Ada sebuah kutipan bijak tentang "move on" yang aku temui di sebuah platform media sosial yang berbunyi: "You can't change what already happened, so, don't waste your time thinking about it. Move on, let go, and get over it."
Engkau tidak dapat mengubah apa yang telah terjadi, jadi, jangan buang-buang waktumu untuk memikirkannya. Bangkitlah, lepaskanlah, dan terimalah. Demikian kurang lebih terjemahannya.
"Move On", yang dipadankan oleh Ivan Lanin, sang Wikipediawan Indonesia, dengan "beranjak" memang berkonotasi erat dengan dunia percintaan. Kendati sejatinya pemaknaannya jauh lebih luas daripada itu. Dapat pula terkait dengan dunia pekerjaan, studi atau politik.
Jika ada perkataan bijak yang mengatakan "gagal itu biasa, bangkit dari kegagalan itu baru luar biasa", maka demikian juga dalam dunia percintaan atau perjodohan. Patah hati itu biasa, "move on" itu baru luar biasa!
Dan topik beranjak atau bangkit dari kegagalan atau "move on" mengingatkanku pada memori asam manis percintaan di masa lampau.
Terutama perihal kisah cinta pertamaku dengan seorang gadis Betawi campuran Sunda.
Ia kawan SMA, namun berbeda kampus perguruan tinggi selepas lulus sekolah menengah atas. Aku di Universitas Indonesia (UI), ia di kampus tetangga UI.

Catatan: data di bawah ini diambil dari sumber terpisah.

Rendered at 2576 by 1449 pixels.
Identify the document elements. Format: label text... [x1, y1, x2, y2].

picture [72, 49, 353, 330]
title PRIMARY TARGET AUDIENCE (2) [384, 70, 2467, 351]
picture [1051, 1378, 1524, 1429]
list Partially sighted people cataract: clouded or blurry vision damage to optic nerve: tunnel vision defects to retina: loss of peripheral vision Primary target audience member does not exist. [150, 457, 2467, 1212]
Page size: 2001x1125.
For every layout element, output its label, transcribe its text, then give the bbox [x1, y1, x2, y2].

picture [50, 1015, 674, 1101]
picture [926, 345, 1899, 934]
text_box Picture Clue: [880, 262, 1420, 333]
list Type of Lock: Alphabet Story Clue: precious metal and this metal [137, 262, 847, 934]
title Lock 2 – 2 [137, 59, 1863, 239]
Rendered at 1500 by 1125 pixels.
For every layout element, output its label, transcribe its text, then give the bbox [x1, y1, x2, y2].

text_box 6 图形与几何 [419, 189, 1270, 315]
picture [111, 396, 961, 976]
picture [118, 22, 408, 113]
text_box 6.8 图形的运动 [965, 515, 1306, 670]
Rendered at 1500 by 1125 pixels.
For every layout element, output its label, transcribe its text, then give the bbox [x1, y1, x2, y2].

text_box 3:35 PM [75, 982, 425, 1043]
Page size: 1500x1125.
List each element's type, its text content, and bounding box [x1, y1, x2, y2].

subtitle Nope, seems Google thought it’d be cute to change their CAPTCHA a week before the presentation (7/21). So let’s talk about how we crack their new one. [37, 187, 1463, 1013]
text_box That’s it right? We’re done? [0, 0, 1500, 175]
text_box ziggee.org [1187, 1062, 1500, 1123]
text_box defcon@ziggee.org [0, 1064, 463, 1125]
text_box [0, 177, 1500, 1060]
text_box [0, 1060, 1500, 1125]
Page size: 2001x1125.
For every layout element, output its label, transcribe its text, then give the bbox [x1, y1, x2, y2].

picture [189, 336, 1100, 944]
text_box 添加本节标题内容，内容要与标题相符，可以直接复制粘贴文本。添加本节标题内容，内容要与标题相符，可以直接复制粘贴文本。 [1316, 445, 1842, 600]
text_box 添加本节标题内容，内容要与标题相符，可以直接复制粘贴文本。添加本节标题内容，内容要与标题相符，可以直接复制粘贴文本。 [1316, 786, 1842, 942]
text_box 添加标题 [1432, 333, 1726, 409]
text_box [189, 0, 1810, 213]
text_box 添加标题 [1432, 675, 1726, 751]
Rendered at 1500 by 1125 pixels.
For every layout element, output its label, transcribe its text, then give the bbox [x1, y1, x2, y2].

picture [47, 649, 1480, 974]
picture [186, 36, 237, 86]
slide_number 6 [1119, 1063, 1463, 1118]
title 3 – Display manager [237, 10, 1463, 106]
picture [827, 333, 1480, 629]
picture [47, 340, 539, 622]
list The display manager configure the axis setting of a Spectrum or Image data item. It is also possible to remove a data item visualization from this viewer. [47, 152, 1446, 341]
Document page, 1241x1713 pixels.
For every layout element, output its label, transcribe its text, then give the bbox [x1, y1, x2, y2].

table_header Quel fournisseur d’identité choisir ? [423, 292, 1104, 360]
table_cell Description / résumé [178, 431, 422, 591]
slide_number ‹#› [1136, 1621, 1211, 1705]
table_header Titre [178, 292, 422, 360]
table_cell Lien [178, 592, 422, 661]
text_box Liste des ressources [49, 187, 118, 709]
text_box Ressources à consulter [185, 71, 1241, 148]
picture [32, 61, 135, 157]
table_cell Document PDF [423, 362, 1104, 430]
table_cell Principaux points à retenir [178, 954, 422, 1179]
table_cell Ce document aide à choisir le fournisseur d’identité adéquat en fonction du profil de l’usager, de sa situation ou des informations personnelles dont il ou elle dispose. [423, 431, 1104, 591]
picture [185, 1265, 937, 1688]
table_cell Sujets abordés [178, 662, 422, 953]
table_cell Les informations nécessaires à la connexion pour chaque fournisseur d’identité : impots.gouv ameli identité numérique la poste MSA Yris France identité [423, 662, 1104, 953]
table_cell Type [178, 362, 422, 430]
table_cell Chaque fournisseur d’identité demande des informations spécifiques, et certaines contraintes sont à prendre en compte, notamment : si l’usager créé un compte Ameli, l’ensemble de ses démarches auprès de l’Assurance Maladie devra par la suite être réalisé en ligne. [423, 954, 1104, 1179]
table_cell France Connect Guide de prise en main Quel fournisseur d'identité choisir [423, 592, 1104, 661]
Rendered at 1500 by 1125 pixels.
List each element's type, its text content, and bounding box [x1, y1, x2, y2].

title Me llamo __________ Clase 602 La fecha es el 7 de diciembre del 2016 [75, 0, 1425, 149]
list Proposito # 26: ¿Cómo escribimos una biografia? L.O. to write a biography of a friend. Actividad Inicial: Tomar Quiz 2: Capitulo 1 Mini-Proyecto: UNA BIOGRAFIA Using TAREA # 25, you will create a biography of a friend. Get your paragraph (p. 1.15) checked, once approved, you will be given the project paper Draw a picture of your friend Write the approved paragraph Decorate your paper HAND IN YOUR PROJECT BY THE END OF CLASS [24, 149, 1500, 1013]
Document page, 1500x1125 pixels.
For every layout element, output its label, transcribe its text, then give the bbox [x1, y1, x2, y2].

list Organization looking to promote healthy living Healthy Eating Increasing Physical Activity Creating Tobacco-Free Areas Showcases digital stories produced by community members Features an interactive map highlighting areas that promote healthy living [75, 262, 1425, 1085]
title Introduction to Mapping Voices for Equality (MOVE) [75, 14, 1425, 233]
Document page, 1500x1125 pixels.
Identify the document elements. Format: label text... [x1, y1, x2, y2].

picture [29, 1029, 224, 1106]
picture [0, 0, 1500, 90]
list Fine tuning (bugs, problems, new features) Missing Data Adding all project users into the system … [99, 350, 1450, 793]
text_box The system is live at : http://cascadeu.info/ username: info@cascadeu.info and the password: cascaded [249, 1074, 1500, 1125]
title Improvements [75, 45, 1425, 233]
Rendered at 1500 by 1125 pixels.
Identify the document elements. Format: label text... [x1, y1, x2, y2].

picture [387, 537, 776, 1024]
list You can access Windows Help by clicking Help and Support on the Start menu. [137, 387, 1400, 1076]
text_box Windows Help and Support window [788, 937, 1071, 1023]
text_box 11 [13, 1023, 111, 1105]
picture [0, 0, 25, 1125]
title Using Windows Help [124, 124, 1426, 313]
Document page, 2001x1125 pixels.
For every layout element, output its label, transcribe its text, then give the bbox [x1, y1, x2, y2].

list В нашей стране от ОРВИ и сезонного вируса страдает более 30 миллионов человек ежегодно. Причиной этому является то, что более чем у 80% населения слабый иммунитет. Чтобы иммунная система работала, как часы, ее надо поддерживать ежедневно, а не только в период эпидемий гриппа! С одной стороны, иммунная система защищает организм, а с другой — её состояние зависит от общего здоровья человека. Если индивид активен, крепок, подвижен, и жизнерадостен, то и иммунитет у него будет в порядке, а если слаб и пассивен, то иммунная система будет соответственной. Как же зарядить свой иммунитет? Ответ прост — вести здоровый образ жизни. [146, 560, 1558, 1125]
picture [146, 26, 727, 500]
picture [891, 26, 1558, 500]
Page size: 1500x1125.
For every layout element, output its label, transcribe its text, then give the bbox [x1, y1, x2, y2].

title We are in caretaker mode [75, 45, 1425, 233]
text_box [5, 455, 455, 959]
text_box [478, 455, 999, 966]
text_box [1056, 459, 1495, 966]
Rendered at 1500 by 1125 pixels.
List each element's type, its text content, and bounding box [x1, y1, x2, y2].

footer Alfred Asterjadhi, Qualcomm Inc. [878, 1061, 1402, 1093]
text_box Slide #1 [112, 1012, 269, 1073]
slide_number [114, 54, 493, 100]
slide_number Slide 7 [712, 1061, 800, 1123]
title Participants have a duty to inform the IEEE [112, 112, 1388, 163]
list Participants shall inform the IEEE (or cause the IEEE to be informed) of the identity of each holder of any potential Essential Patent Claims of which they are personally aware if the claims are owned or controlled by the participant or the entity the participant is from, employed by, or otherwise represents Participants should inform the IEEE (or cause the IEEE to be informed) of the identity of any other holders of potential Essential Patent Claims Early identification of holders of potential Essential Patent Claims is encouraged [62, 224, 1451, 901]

Itulah kisah percintaan sewindu yang berujung kandas karena perbedaan status ekonomi. Klasik memang.
Sang calon mertua menolak pinanganku untuk menikahi puteri sulungnya dengan alasan "belum mapan".
Sebetulnya beliau tidak langsung mengatakan itu, namun sekadar menyebutkan syarat jenis kendaraan roda empat yang harus kupunyai. Suatu isyarat penolakan yang halus, bukan?